I was going to make this a “frequently asked questions” page, but since I only ever get one question, here’s everything you need to know:
I’ve been retired for several years. Before that, I was a history professor at “Flyover State.” Because I was an adjunct — one of the vast pool of scab labor that makes up something like 75% of higher “education” nationwide — I bounced around a lot; “Flyover State” is therefore a composite of a bunch of different schools, ranging from junior colleges to also-ran state Us to wannabe-Ivy Small Private Liberal Arts Colleges.

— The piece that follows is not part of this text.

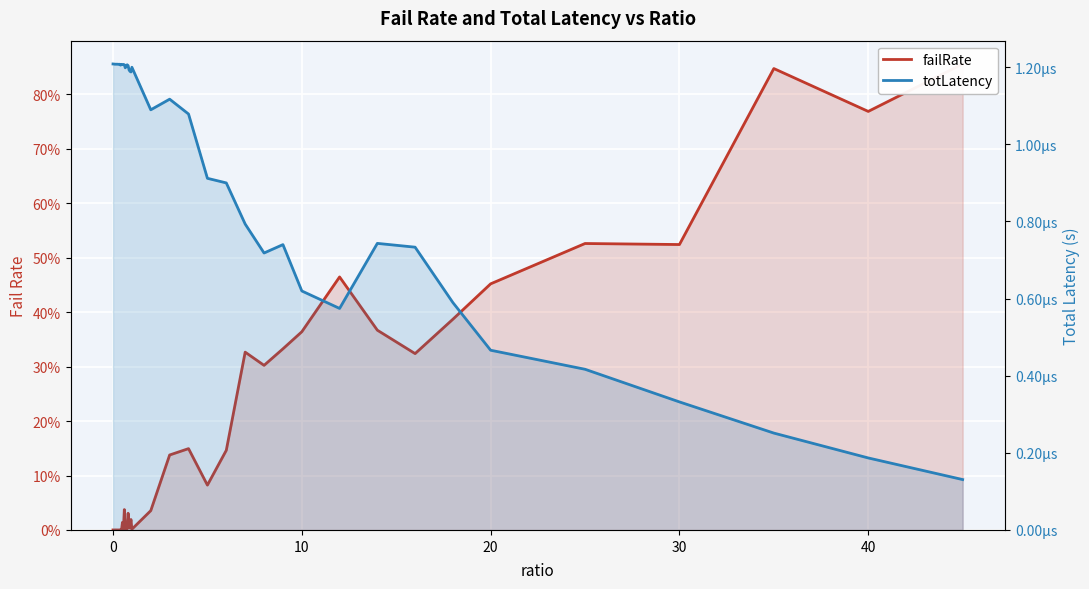

List the series in order of their peak value, highest first.

failRate, totLatency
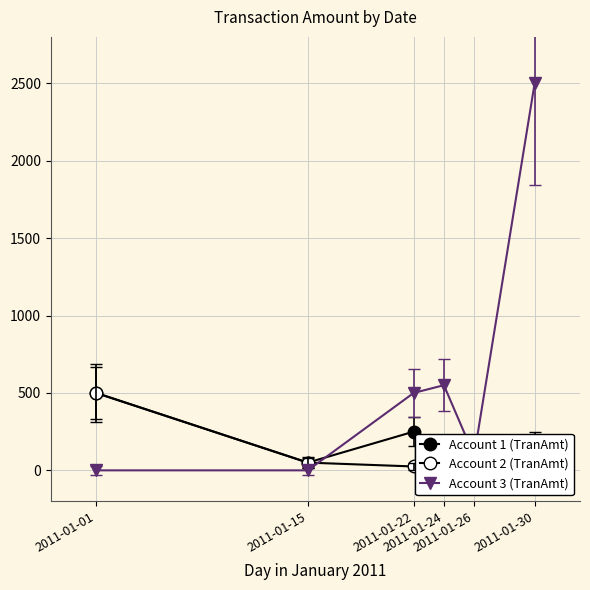

What is the difference between the Account 2 (TranAmt) values at 2011-01-26 and 2011-01-22?

25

What did I teach? Pretty much everything. What was my academic specialty? If you’re asking, you don’t know how academia works. Which is fine, it’s pretty recondite, nobody should know this stuff, but for the record: Asking a professional academic to name their specialty, and expecting something like “French History” for an answer, is like asking a normal person “Where are you from?” and expecting an answer like “The Western Hemisphere.” Everything is micro-calibrated, in time, geographically, and of course in race / class / gender etc. I always say my dissertation was on “Paraplegic UNIX programmers in the Ugandan lowlands, 1792-1806.” It’s no more bullshit than 99% of the rest of the stuff professional academics turn out.
Let’s see, what else? My name is Luca, I live on the second floor, with my pet gerbil “Rico Suave.” I’m a genderfluid demisexual who identifies as a 1972 AMC Gremlin. I lettered in baseball in high school, but only because I grew up in the South and so they pretty much had to let anyone who tried out on the team; all the real athletes played football. Put it this way: I couldn’t get any playing time despite being a left handed pitcher, which if you know anything about baseball, is like being a 7’4″ guy who can’t make the basketball team. Or a sticky wicket that can’t make the soccer pitch despite bowling a woobly, for our non-American readers.
Oh yes, my nom de guerre. I don’t read much fiction anymore, and I never did much care for science fiction, and while The Book of the New Sun was interesting, I’m not a big fan. The first volume of the tetralogy just happened to be the first thing I saw when casting around for an Internet handle, way back in the days. I mean way, way back in the days — not quite the “you had to know how to program a modem that you built yourself” days, but the days before the Information Superhighway taught us what some nerd thinks about Star Trek. The days when you could say the words “Information Superhighway” and not have people laugh at you for being a hopeless dork, in other words.
If I’d known back then that I’d be stuck with the goddamn thing for going-on-40 years now, I’d definitely have picked something else.
Anyway, thanks for stopping by. Hope you like the site!